Correlations between features of firing patterns during control epochs and subsequent behavior during synaptic blockade. Kendall tau shows prominent correlations between an algorithmic metric of burstiness (A) and manually scored burstiness classes (B) for features related to spike rate and variability, although not for features associated with the timing of burst-triggered single unit activity. A and B: Mean Spike Rate, average spike rate across all phases of population burst activity; Exp. Spike Count, spike count during expiratory phases of population activity; Insp. Spike Count, count during inspiratory phases; Post Spike Count, count during post-inspiratory period; Insp.

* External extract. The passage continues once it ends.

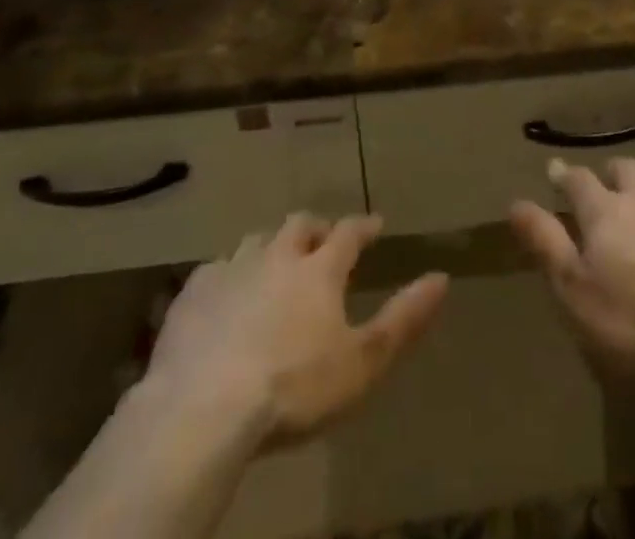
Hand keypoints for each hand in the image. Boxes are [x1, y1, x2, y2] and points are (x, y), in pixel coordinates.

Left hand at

Modulation, difference between inspiratory and expiratory phase spike counts; Exp./Insp./Post Count Std., standard deviations of spike counts during indicated phases; Pre-insp. Slope, slope of the firing rate function during the preinspiratory phase; Insp. Slope, slope during the inspiratory burst onset; Post Slope, slope during the inspiratory burst offset; Quart. Over Time, relative timing of the quarter-amplitude threshold crossing during the inspiratory phase; Half Over Time, relative timing of the half-amplitude threshold crossing. C: mean (solid lines) and quartile bounds (dashed) of firing rate function for the most (purple) and least (orange) bursty 25% of cells. Means and interquartile bounds are shown after amplitude normalization and detrending in D.

Fig. 4.

Cycle-by-cycle activation of individual units in relation to population activity is stochastic. Spike rasters for 18 simultaneously recorded neurons (B), ordered along the ordinate axis by degree of burstiness exhibited in synaptic block, and color-coded for instantaneous firing rate (shown against population burst activity, background line in gray), and probability of anticipating population burst activity for each recorded cell calculated over entire control epoch (A). C: burst initiation probability (log₁₀ transformed) of 688 cells is strongly related (Kendall tau = 0.60; P < 0.0001) to overall spike rate in control epochs and more weakly (although significantly; tau = 0.24; P < 0.0001) correlated with interspike interval metric of burstiness in synaptic block (D).

Fig. 5.

Burst onset timing is variable in individual neurons. Burst onset timing variability (A) is weakly, although significantly, anticorrelated with subsequent endogenous bursting (Kendall tau = −0,16; P < 0.0001). B: periburst first nth (for n = 1, 3, and 5; second axis) spike times for 10 randomly selected strong pacemakers confirms that burst onset in individual bursters can follow the population burst onset on many cycles.

Fig. 6.

Population activity and single cell onset variability are dependent on network sparsity. A: 4 measures of variability in simulated population activity from sparsely connected (1% connection probability) networks of different sizes illustrate importance of larger networks in simulating physiological variability. Networks with only 50 cells produce overly irregular population rhythms (i) while networks with 500 units are unphysiologically regular (ii). B: same metrics applied to population recordings from 21 in vitro experiments (example in i) indicate that the simulation experiments shown in A reach similar levels of irregularity at population sizes of 200–300 cells. In 300-cell models, variability in single cell burst onset timing (C) with respect to the population burst varies with network sparsity and approaches mean levels from 21 in vitro experiments (left) only when the connection probability is near 1%.